Les rapports d’incidents émanant de l’Autorité de l’Aviation Civile indiquent que des drones opèrent régulièrement aux abords des aéroports, suscitant des inquiétudes croissantes quant à la sécurité aérienne. Ces véhicules sans pilote représentent une menace potentielle, notamment lors des phases de décollage et d’atterrissage, où toute intrusion peut entraîner des perturbations graves.

Des dispositifs de défense encore insuffisants

Malgré la multiplication des enquêtes et des alertes, les mesures de protection contre les drones restent fragmentaires et peu coordonnées à l’échelle européenne. Les systèmes de détection et d’interception déployés sur certains sites sont souvent limités à des expérimentations ou à des installations ponctuelles, incapables d’assurer une surveillance complète et continue.

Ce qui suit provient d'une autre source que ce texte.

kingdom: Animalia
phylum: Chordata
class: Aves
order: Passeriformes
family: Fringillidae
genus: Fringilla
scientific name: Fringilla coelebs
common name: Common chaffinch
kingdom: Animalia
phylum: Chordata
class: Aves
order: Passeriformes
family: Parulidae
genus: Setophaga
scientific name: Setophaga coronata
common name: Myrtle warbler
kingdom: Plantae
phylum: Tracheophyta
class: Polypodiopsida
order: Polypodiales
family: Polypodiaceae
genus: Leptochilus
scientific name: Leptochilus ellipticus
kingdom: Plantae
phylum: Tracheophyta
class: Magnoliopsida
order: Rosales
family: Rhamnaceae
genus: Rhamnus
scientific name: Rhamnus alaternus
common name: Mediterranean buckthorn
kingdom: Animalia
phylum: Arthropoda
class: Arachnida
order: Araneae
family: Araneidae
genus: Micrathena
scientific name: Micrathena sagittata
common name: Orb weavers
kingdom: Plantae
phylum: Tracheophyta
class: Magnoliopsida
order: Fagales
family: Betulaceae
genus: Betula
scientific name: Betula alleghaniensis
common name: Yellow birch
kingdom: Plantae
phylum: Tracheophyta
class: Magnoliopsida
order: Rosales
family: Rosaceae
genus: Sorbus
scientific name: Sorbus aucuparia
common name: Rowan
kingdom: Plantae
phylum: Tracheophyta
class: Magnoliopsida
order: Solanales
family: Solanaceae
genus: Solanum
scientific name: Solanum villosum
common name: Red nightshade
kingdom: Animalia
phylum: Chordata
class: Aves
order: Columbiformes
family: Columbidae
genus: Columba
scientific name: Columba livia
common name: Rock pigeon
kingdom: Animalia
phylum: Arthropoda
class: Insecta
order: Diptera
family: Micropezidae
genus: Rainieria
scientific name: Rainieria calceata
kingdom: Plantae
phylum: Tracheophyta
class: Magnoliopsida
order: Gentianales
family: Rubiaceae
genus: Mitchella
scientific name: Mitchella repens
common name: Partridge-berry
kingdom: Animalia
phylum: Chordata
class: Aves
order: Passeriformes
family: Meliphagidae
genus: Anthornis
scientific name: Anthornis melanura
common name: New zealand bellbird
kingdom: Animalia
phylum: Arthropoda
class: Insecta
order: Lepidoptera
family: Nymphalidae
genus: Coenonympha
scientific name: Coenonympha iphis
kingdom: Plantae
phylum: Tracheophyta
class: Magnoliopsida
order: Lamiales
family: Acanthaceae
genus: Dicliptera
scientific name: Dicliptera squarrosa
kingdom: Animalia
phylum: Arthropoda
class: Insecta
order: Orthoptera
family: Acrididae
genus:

Cette lacune soulève la nécessité d’une approche intégrée et harmonisée, combinant surveillance radar, identification par radiofréquence et capacités d’intervention appropriées. Plusieurs pays envisagent ainsi de renforcer leurs moyens techniques et réglementaires pour contrer efficacement les intrusions de drones.

La gestion des drones autour des aéroports constitue un enjeu majeur pour la sûreté aérienne en Europe, impliquant une coopération accrue entre autorités civiles, forces de l’ordre et opérateurs aéroportuaires.